[EXERCISE TEXT]
------------------------------------------------------------------------

Thank you everyone - I'm thinking more rationally today.

It's his last week this week with his old teacher so I'm not going to bother speaking to her again. I went into school yesterday and asked her to provide me with a list of tutors, so I'll contact one of them and maybe get him a head start in the holidays before he goes back. I get on very well with the teacher he's going to have next year, so again I'll give her all the dyspraxia stuff, diagnosis etc and hopefully we'll make some headway.

There doesn't seem to be any provision at all within the school system for helping children with educational needs. The OT my son sees now I have to pay for myself, it's not covered on any insurances, it costs us £180 a month and we're barely scraping by as it is. I think paying for a tutor on top of that is going to really stretch us, it just means we can't afford to pay for nice things like swimming lessons for the DC's or even take them swimming more than once a month. These things just sit on your mind and add to the guilt complex.

From what I can see the children with educational needs stay in the same class as their peers with very little additional help, when they get to their last year they get filtered off into a special class which looks to me like it's basically assessing them to see whether they can carry on in the mainstream college or go to a special school. There always seems to be about 8-10 of them in this class. I'm sure these children are branded as the thick ones but out of all the school they are the only kids who come up to me and ask to learn new English words. Two of the children I've got to know out of that class in the past couple of years have both gone onto special schools, but they had both gone through the school system and were unable to read and write at 11.

France is not very progressive toward children with educational needs that's for sure.

bubblagirl Sat 27-Jun-09 08:51:46

could you do visual check list that he can look at and check his bag with etc

mimic play at home and appropriate play get him to copy what you do and do this every day so he will know how to do it without you mimicking

could you introduce now and next etc that he can take to school and ask the teacher to continue with this also ask the teacher to sit him in small group and help with the learned play

it really needs the school to do more in all honesty could you find if there is any extra help at all they can provide maybe there is but don't want to use school provision and dont act on it

sorry his having such a hard time he sounds adorable

bubblagirl Sat 27-Jun-09 08:54:09

dont know if this is of any help

BriocheDoree Sat 27-Jun-09 15:37:54

Walkthedinosaur. I've just noticed that you are in France. You should be getting more help than you do!!

------------------------------------------------------------------------

Records from a data source
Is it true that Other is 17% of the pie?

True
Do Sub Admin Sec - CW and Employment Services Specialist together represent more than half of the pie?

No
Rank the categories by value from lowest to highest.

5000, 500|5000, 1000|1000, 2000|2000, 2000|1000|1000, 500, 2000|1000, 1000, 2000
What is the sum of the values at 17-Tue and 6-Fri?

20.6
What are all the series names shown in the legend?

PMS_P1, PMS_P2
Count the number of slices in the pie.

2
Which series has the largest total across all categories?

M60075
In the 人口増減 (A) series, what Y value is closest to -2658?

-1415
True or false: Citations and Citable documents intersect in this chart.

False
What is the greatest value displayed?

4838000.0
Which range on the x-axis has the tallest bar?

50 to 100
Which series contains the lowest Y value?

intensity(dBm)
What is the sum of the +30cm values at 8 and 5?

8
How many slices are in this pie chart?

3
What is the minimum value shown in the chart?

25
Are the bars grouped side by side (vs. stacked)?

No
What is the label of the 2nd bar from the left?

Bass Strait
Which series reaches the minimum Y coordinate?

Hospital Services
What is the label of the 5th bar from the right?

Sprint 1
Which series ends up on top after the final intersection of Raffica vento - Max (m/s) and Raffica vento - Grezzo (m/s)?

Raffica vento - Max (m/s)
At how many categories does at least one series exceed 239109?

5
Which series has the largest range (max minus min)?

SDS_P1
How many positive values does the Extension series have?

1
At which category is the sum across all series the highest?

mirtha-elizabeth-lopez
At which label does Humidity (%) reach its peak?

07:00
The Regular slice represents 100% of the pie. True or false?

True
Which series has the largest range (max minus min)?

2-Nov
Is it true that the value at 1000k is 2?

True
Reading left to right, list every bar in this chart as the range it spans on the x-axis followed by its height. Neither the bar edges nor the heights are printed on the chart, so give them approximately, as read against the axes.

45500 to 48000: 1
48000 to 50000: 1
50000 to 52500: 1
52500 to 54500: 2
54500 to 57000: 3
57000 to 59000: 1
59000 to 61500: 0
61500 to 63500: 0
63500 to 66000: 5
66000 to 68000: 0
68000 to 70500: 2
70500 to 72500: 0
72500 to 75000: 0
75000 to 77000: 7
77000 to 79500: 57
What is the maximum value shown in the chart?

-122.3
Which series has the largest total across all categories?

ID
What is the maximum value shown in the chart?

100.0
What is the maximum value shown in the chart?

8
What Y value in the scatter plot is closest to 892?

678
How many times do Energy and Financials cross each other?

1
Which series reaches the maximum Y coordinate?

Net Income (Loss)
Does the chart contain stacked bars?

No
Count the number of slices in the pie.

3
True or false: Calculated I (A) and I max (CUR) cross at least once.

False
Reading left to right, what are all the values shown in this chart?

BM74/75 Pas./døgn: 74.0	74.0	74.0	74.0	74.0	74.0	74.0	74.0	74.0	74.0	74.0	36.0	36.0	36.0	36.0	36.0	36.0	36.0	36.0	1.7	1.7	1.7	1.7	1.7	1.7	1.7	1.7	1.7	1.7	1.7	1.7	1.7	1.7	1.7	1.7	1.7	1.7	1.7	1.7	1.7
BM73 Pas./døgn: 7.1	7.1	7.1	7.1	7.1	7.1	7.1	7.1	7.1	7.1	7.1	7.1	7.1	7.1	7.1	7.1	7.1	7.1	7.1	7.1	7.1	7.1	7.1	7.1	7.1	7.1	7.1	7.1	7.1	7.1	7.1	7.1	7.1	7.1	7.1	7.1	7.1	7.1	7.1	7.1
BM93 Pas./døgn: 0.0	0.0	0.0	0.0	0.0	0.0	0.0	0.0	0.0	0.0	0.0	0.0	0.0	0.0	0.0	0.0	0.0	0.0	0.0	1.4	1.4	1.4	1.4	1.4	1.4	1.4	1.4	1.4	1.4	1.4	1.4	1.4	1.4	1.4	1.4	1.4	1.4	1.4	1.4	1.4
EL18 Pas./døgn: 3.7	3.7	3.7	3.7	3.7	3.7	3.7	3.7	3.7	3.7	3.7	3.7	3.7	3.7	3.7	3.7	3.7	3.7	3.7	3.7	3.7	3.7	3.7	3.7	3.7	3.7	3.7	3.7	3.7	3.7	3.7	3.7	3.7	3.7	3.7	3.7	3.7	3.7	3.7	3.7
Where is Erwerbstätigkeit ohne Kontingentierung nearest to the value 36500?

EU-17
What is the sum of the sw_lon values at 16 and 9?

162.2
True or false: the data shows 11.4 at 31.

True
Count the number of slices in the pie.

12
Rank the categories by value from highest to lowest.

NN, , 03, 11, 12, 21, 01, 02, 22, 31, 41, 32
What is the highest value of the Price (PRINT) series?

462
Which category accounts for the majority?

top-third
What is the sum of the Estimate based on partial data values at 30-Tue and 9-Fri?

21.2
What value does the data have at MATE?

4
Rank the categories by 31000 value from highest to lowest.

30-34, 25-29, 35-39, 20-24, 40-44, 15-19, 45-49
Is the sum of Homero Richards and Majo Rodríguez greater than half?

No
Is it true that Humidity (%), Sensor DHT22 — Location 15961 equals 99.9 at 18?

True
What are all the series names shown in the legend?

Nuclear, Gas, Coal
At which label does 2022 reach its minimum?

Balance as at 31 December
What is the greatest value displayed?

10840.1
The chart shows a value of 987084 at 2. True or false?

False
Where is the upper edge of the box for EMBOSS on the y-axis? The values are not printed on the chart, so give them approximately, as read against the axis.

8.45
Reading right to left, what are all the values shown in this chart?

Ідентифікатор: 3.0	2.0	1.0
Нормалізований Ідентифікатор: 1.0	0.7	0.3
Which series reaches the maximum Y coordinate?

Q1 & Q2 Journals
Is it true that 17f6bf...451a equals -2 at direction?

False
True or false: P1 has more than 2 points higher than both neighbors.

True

------------------------------------------------------------------------

[EXERCISE INSTRUCTIONS] In the forum thread about a child with dyspraxia, how much does the family pay each month for the OT their son sees?

[SOLUTION] £180 a month.